We bought 2 goats last night 1 adult pygmy doe and her 5 month old daughter. The baby got out and is gone. I have looked for her for hours with no luck. Will she come back to her mama? Is there anything I can do? I have the mom isolated from the rest of the herd in the hopes that her cries will attract the baby.


----------



## ksalvagno (Jul 22, 2012)

I would let neighbors know. I would also inform the local dog kennels in case they get a report. There isn't much you can do except that and keep searching. A scared animal doesn't do normal things and she may have gone so far that she can't find her way back. You may want to travel to far neighbors and let them know and/or put up signs. I hope you find her.


----------



## KbBarlow (Jul 22, 2012)

Thanks Karen. I'm workin on fliers now & have called animal control. I hope she comes back.


----------



## drdoolittle (Jul 22, 2012)

I hope you find the poor little thing.


----------



## CochinBrahmaLover=) (Jul 22, 2012)

Baby goats can squeeze deep into small little holes, did yo check EVERYWHERE? She could be hiding say under a log you wouldn't think her be able to be in. Hope you find her, you could maybe take the mom through the woods on a leash in hopes of attracting her?

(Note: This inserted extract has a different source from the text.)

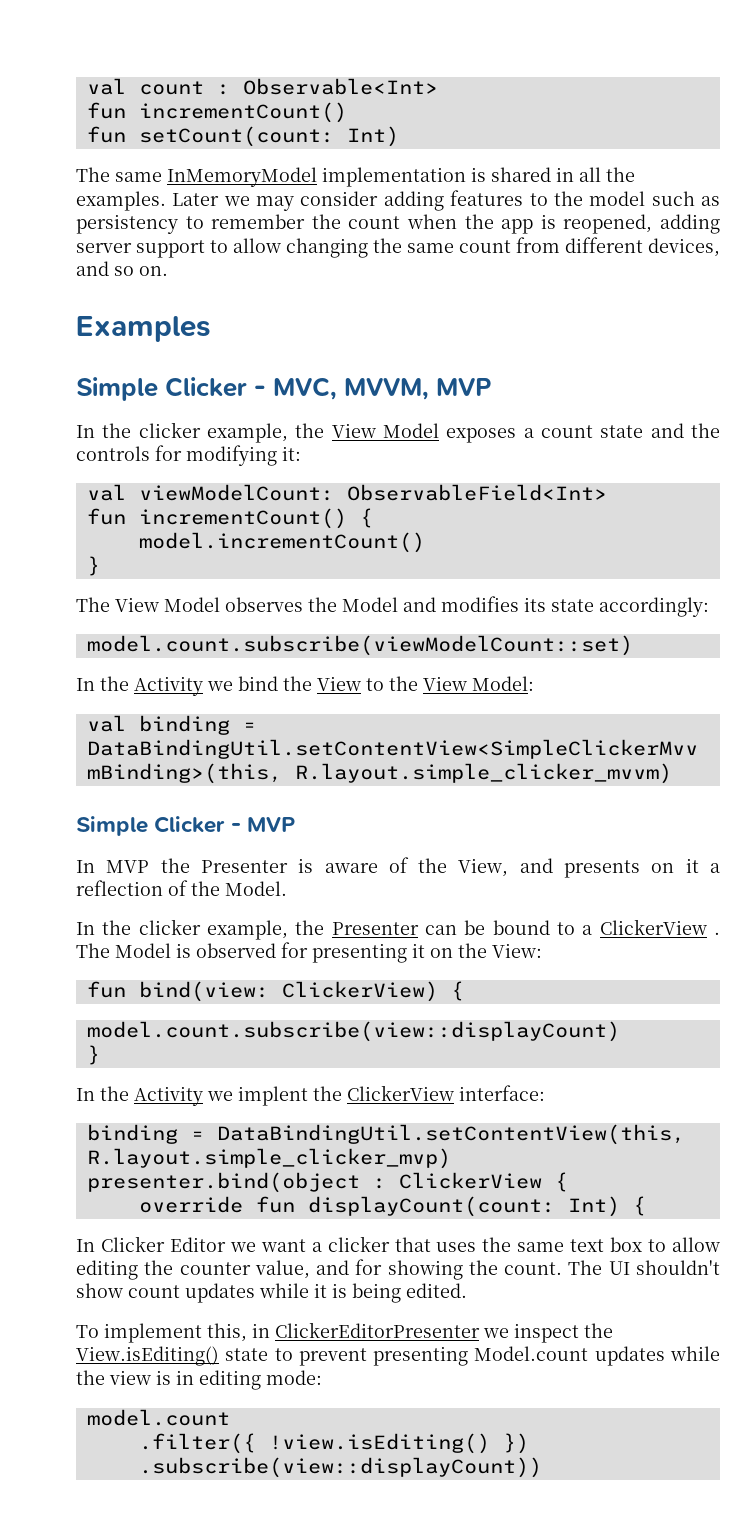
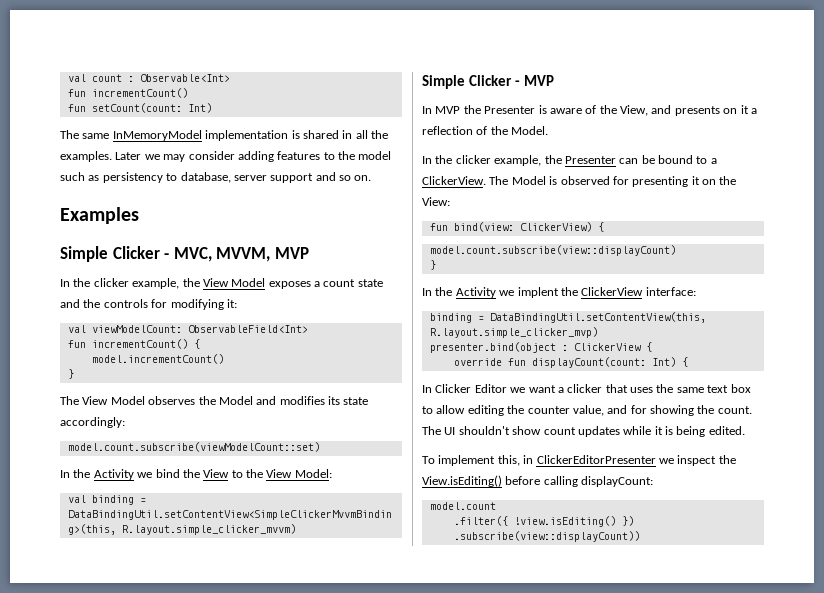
[211,214,721,234] [76,237,720,258] remember the count when the app is reopened, adding server support to allow changing the same count from different devices, -> [180,172,314,183] database, server support
[599,919,720,935] ClickerView . -> [422,176,486,185] ClickerView.
[225,1346,720,1366] [76,1370,322,1390] state to prevent presenting Model.count updates while the view is in editing mode: -> [505,476,654,487] before calling displayCount:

She might not be able to hear from where shes at


----------



## elevan (Jul 22, 2012)

Taking the mama for a walk sounds like a good idea.  I hope that you find her


----------



## boykin2010 (Jul 23, 2012)

I hate to say this but is it possible that something or someone took the baby?


----------



## that's*satyrical (Jul 23, 2012)

Hope you find the baby. It does seem odd that she wouldn't stay with or near momma. Mine never wander too far.


----------



## daisychick (Jul 23, 2012)

Hoping you found your goat.


----------



## animalmom (Jul 23, 2012)

I second the idea of looking into places where the baby could not possibly fit.  I can't tell you the number of times we have "lost" a baby only to find the little critter huddled down in the tiniest of places under something.  They do it on purpose!  They just like to see you panic.

Keep us posted on your progress.  Lost babies are a heartbreak.


----------



## kfacres (Jul 23, 2012)

Couple years ago, I had a lamb turn up missing- couldn't find it dead anywhere- finally figured it got drug off.  about 6 months later, I was messing around with a pile of gates leaning up against the shed- and there next to the shed was a couple of bones and 2 eartags...  finally found the missing lamb.


----------



## boykin2010 (Jul 23, 2012)

kfacres said:
			
		

> Couple years ago, I had a lamb turn up missing- couldn't find it dead anywhere- finally figured it got drug off.  about 6 months later, I was messing around with a pile of gates leaning up against the shed- and there next to the shed was a couple of bones and 2 eartags...  finally found the missing lamb.


I've heard of this happening before from a friend of mine. She had an old wooden feeder laying against the barn and the lamb got stuck... Finally turned up when she moved the feeder...


----------



## kfacres (Jul 23, 2012)

boykin2010 said:
			
		

> kfacres said:
> 
> 
> 
> ...


wasn't stuck.. there was a good 2 foot between the gates and the barn.. I think it just layed there, and was too dumb to move...


----------



## boykin2010 (Jul 23, 2012)

Oh... Well that stinks


----------